#### [ASSIGNED TASK]
Each line below is to be repeated exactly; any picture is to be left out.

#### [Machine-readable electronics designs]

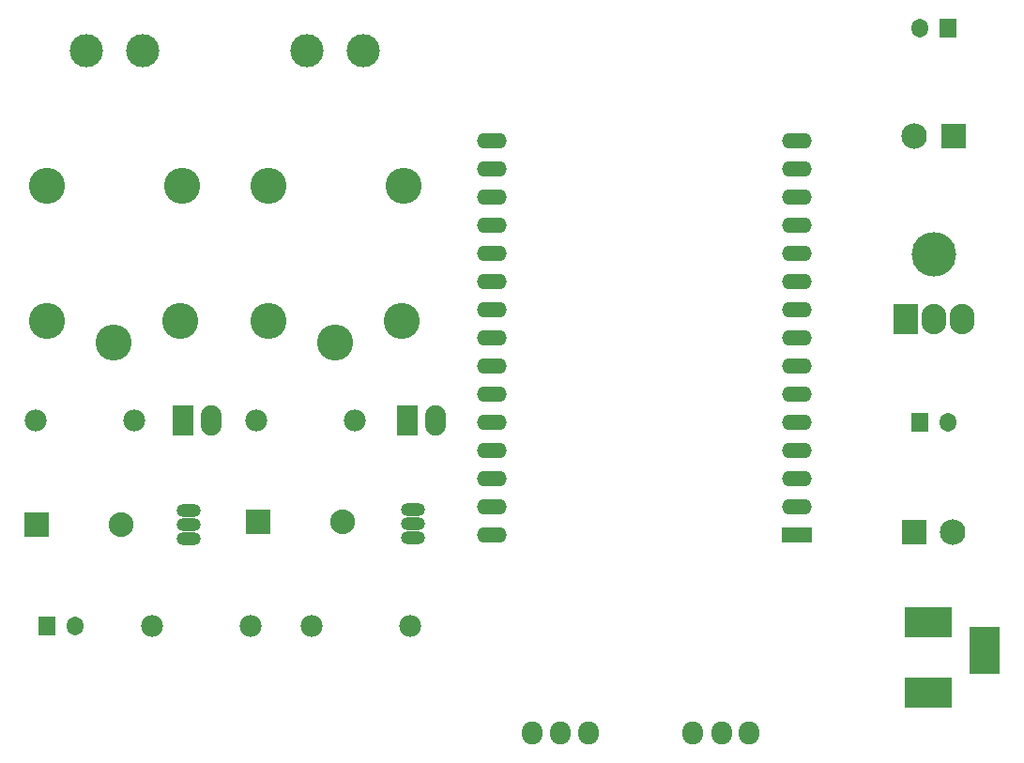
<source format=gbs>
G04*
G04 #@! TF.GenerationSoftware,Altium Limited,Altium Designer,23.7.1 (13)*
G04*
G04 Layer_Color=16711935*
%FSLAX44Y44*%
%MOMM*%
G71*
G04*
G04 #@! TF.SameCoordinates,3D622054-8652-465B-9F06-75010AC0AF96*
G04*
G04*
G04 #@! TF.FilePolarity,Negative*
G04*
G01*
G75*
%ADD18O,2.7032X1.4032*%
%ADD19C,1.9812*%
%ADD20C,3.2512*%
%ADD21C,2.9972*%
%ADD22R,2.2352X2.2352*%
%ADD23C,2.2352*%
%ADD24R,1.8542X2.7432*%
%ADD25O,1.8542X2.7432*%
%ADD26O,2.2032X1.2032*%
%ADD27O,2.2032X1.2032*%
%ADD28R,2.3032X2.3032*%
%ADD29C,2.3032*%
%ADD30R,4.2672X2.7432*%
%ADD31R,2.7432X4.2672*%
%ADD32R,1.5032X1.7032*%
%ADD33O,1.5032X1.7032*%
%ADD34C,4.0132*%
%ADD35O,2.2352X2.7432*%
%ADD36R,2.2352X2.7432*%
%ADD37O,1.8542X2.1082*%
%ADD38R,2.7032X1.4032*%
D18*
X967060Y896620D02*
D03*
Y871220D02*
D03*
Y693420D02*
D03*
Y845820D02*
D03*
Y820420D02*
D03*
Y795020D02*
D03*
Y769620D02*
D03*
Y744220D02*
D03*
Y718820D02*
D03*
Y668020D02*
D03*
Y642620D02*
D03*
Y617220D02*
D03*
Y591820D02*
D03*
Y566420D02*
D03*
Y541020D02*
D03*
X1242060Y896620D02*
D03*
Y871220D02*
D03*
Y845820D02*
D03*
Y820420D02*
D03*
Y795020D02*
D03*
Y769620D02*
D03*
Y744220D02*
D03*
Y718820D02*
D03*
Y693420D02*
D03*
Y668020D02*
D03*
Y642620D02*
D03*
Y617220D02*
D03*
Y591820D02*
D03*
Y566420D02*
D03*
D19*
X660400Y458470D02*
D03*
X749300D02*
D03*
X803910D02*
D03*
X892810D02*
D03*
X643890Y643890D02*
D03*
X554990D02*
D03*
X754380D02*
D03*
X843280D02*
D03*
D20*
X885190Y734060D02*
D03*
X765190D02*
D03*
X887110Y856060D02*
D03*
X765190D02*
D03*
X825190Y714060D02*
D03*
X625800Y714060D02*
D03*
X565800Y856060D02*
D03*
X687720D02*
D03*
X565800Y734060D02*
D03*
X685800D02*
D03*
D21*
X850900Y977900D02*
D03*
X800100D02*
D03*
X600710D02*
D03*
X651510D02*
D03*
D22*
X556260Y549910D02*
D03*
X755650Y552450D02*
D03*
D23*
X632460Y549910D02*
D03*
X831850Y552450D02*
D03*
D24*
X688340Y643890D02*
D03*
X890270D02*
D03*
D25*
X713740D02*
D03*
X915670D02*
D03*
D26*
X693420Y537210D02*
D03*
X895350Y538480D02*
D03*
D27*
X693420Y549910D02*
D03*
Y562610D02*
D03*
X895350Y563880D02*
D03*
Y551180D02*
D03*
D28*
X1347750Y543560D02*
D03*
X1383030Y900430D02*
D03*
D29*
X1382750Y543560D02*
D03*
X1348030Y900430D02*
D03*
D30*
X1360170Y462280D02*
D03*
Y398780D02*
D03*
D31*
X1410970Y436880D02*
D03*
D32*
X1352550Y642620D02*
D03*
X1377950Y998220D02*
D03*
X565150Y458470D02*
D03*
D33*
X1377950Y642620D02*
D03*
X1352550Y998220D02*
D03*
X590550Y458470D02*
D03*
D34*
X1365250Y793750D02*
D03*
D35*
X1390650Y735330D02*
D03*
X1365250D02*
D03*
D36*
X1339850D02*
D03*
D37*
X1148334Y361950D02*
D03*
X1173988D02*
D03*
X1198880D02*
D03*
X1003300D02*
D03*
X1028954D02*
D03*
X1053846D02*
D03*
D38*
X1242060Y541020D02*
D03*
M02*

</source>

#### [REPLY TO THE TASK]
<source format=gbs>
G04*
G04 #@! TF.GenerationSoftware,Altium Limited,Altium Designer,23.7.1 (13)*
G04*
G04 Layer_Color=16711935*
%FSLAX44Y44*%
%MOMM*%
G71*
G04*
G04 #@! TF.SameCoordinates,3D622054-8652-465B-9F06-75010AC0AF96*
G04*
G04*
G04 #@! TF.FilePolarity,Negative*
G04*
G01*
G75*
%ADD18O,2.7032X1.4032*%
%ADD19C,1.9812*%
%ADD20C,3.2512*%
%ADD21C,2.9972*%
%ADD22R,2.2352X2.2352*%
%ADD23C,2.2352*%
%ADD24R,1.8542X2.7432*%
%ADD25O,1.8542X2.7432*%
%ADD26O,2.2032X1.2032*%
%ADD27O,2.2032X1.2032*%
%ADD28R,2.3032X2.3032*%
%ADD29C,2.3032*%
%ADD30R,4.2672X2.7432*%
%ADD31R,2.7432X4.2672*%
%ADD32R,1.5032X1.7032*%
%ADD33O,1.5032X1.7032*%
%ADD34C,4.0132*%
%ADD35O,2.2352X2.7432*%
%ADD36R,2.2352X2.7432*%
%ADD37O,1.8542X2.1082*%
%ADD38R,2.7032X1.4032*%
D18*
X967060Y896620D02*
D03*
Y871220D02*
D03*
Y693420D02*
D03*
Y845820D02*
D03*
Y820420D02*
D03*
Y795020D02*
D03*
Y769620D02*
D03*
Y744220D02*
D03*
Y718820D02*
D03*
Y668020D02*
D03*
Y642620D02*
D03*
Y617220D02*
D03*
Y591820D02*
D03*
Y566420D02*
D03*
Y541020D02*
D03*
X1242060Y896620D02*
D03*
Y871220D02*
D03*
Y845820D02*
D03*
Y820420D02*
D03*
Y795020D02*
D03*
Y769620D02*
D03*
Y744220D02*
D03*
Y718820D02*
D03*
Y693420D02*
D03*
Y668020D02*
D03*
Y642620D02*
D03*
Y617220D02*
D03*
Y591820D02*
D03*
Y566420D02*
D03*
D19*
X660400Y458470D02*
D03*
X749300D02*
D03*
X803910D02*
D03*
X892810D02*
D03*
X643890Y643890D02*
D03*
X554990D02*
D03*
X754380D02*
D03*
X843280D02*
D03*
D20*
X885190Y734060D02*
D03*
X765190D02*
D03*
X887110Y856060D02*
D03*
X765190D02*
D03*
X825190Y714060D02*
D03*
X625800Y714060D02*
D03*
X565800Y856060D02*
D03*
X687720D02*
D03*
X565800Y734060D02*
D03*
X685800D02*
D03*
D21*
X850900Y977900D02*
D03*
X800100D02*
D03*
X600710D02*
D03*
X651510D02*
D03*
D22*
X556260Y549910D02*
D03*
X755650Y552450D02*
D03*
D23*
X632460Y549910D02*
D03*
X831850Y552450D02*
D03*
D24*
X688340Y643890D02*
D03*
X890270D02*
D03*
D25*
X713740D02*
D03*
X915670D02*
D03*
D26*
X693420Y537210D02*
D03*
X895350Y538480D02*
D03*
D27*
X693420Y549910D02*
D03*
Y562610D02*
D03*
X895350Y563880D02*
D03*
Y551180D02*
D03*
D28*
X1347750Y543560D02*
D03*
X1383030Y900430D02*
D03*
D29*
X1382750Y543560D02*
D03*
X1348030Y900430D02*
D03*
D30*
X1360170Y462280D02*
D03*
Y398780D02*
D03*
D31*
X1410970Y436880D02*
D03*
D32*
X1352550Y642620D02*
D03*
X1377950Y998220D02*
D03*
X565150Y458470D02*
D03*
D33*
X1377950Y642620D02*
D03*
X1352550Y998220D02*
D03*
X590550Y458470D02*
D03*
D34*
X1365250Y793750D02*
D03*
D35*
X1390650Y735330D02*
D03*
X1365250D02*
D03*
D36*
X1339850D02*
D03*
D37*
X1148334Y361950D02*
D03*
X1173988D02*
D03*
X1198880D02*
D03*
X1003300D02*
D03*
X1028954D02*
D03*
X1053846D02*
D03*
D38*
X1242060Y541020D02*
D03*
M02*

</source>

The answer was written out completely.